PropVarTaxa %>% pull(Mode) %>% sum -> TotalVar
1- TotalVar -> TaxasonVar
PropVarTaxa[11, ] <- c("poisson", TaxasonVar, NA, NA)
PropVarTaxa %<>%
mutate_at(c("Mode", "lHPD", "uHPD"), as.numeric)
PropVarTaxa %>%
ggplot(aes(x=1, y=as.numeric(Mode), fill=Component)) +
geom_bar(stat="identity", colour="transparent") +
scale_x_continuous(labels=NULL) +
scale_fill_manual(values=MicroColours) +
theme_bw(base_size = 14) +
#theme(legend.position = "top") +
theme(axis.ticks.x = element_blank(),
legend.text = element_text(size=11),
legend.title = element_text(size=12)) +
labs(x='Nested taxonomy model', y='Proportion Variance')

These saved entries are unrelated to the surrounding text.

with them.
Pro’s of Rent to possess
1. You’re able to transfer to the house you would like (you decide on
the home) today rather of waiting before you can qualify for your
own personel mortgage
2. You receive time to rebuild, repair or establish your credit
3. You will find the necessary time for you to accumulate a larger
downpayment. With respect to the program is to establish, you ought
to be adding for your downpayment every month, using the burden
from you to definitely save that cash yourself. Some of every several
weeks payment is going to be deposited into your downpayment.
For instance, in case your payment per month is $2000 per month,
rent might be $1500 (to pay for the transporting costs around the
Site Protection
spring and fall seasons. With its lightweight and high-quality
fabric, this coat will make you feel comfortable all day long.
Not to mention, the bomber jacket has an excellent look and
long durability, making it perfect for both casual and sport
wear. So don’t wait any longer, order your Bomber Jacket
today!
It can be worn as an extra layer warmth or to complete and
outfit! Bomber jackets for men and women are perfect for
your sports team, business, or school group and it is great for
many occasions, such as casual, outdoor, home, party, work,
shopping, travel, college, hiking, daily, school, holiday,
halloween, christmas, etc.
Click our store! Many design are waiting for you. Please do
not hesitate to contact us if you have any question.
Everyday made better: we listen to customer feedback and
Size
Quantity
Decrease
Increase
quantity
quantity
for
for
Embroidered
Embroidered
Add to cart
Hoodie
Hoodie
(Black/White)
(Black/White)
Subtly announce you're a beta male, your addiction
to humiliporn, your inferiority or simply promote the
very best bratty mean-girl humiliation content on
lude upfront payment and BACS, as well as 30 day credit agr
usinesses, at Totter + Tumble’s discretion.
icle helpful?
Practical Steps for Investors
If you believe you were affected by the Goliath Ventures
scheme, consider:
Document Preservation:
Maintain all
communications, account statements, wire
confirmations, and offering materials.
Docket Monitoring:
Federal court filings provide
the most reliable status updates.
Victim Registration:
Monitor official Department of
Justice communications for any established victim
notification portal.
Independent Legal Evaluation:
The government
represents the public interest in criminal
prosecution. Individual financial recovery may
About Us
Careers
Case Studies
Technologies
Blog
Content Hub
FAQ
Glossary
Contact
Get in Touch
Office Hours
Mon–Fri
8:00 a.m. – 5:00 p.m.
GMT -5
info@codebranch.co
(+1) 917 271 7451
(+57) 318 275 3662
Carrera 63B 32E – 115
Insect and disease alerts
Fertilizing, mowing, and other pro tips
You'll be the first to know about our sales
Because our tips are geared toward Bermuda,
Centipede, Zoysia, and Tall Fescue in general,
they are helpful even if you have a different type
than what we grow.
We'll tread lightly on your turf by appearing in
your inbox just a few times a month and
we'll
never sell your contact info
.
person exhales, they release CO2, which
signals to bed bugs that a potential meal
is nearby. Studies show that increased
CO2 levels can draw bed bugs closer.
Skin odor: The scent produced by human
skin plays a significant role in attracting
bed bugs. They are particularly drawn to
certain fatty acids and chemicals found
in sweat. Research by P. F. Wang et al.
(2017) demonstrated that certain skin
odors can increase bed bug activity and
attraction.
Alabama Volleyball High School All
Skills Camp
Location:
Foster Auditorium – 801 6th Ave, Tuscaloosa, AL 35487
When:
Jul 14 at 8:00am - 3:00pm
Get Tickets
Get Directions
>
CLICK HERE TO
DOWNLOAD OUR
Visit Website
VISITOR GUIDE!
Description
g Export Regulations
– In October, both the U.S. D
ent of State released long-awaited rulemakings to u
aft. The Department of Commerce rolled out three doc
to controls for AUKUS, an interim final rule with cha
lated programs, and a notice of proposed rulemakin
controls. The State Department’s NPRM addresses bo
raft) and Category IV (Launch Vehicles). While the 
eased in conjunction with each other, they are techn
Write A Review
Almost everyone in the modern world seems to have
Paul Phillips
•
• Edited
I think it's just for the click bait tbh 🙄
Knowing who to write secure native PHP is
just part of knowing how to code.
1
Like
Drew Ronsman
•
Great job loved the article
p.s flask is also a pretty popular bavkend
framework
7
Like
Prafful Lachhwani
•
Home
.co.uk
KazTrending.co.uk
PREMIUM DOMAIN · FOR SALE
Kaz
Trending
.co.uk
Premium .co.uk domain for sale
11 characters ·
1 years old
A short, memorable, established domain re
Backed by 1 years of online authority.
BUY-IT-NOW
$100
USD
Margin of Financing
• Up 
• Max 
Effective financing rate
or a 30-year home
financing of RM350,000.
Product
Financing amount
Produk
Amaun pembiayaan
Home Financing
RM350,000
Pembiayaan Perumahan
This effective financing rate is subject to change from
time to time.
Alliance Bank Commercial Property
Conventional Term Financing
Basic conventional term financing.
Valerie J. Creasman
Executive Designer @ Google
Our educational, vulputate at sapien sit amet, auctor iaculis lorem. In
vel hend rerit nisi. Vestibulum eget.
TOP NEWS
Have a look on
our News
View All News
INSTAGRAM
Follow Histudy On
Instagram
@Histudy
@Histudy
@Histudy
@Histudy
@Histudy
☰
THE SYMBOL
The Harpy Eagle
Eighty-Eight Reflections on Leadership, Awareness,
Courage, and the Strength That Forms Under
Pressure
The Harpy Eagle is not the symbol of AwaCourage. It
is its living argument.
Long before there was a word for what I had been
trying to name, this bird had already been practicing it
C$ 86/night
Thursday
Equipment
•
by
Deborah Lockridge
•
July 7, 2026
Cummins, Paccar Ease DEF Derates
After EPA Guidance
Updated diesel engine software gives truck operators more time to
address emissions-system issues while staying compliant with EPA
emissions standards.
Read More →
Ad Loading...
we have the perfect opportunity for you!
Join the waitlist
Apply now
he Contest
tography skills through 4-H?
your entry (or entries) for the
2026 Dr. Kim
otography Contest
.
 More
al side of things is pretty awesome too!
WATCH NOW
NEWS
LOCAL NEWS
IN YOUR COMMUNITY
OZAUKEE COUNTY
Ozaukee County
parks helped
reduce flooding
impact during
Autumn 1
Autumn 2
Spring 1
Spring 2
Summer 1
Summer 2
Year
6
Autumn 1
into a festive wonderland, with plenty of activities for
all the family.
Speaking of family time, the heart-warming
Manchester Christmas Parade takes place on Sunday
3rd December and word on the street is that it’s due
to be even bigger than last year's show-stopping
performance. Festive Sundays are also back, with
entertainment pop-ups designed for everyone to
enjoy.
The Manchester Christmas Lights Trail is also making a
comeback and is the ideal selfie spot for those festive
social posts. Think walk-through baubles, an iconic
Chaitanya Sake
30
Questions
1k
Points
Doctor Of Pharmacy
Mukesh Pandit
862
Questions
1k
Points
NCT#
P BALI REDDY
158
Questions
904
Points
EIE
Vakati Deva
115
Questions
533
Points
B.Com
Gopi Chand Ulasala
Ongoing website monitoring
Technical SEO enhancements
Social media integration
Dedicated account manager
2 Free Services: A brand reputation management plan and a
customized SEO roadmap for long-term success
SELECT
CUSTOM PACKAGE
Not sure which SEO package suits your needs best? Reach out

Most variance is coming from the asv level (age_class:asv), followed by the family (age_class:fam) and finally the phylum (age_class:phylum) level. You can visualise the output of this model following code in part 3 of this tutorial to create a plot comparable to Figure S4 in this manuscript.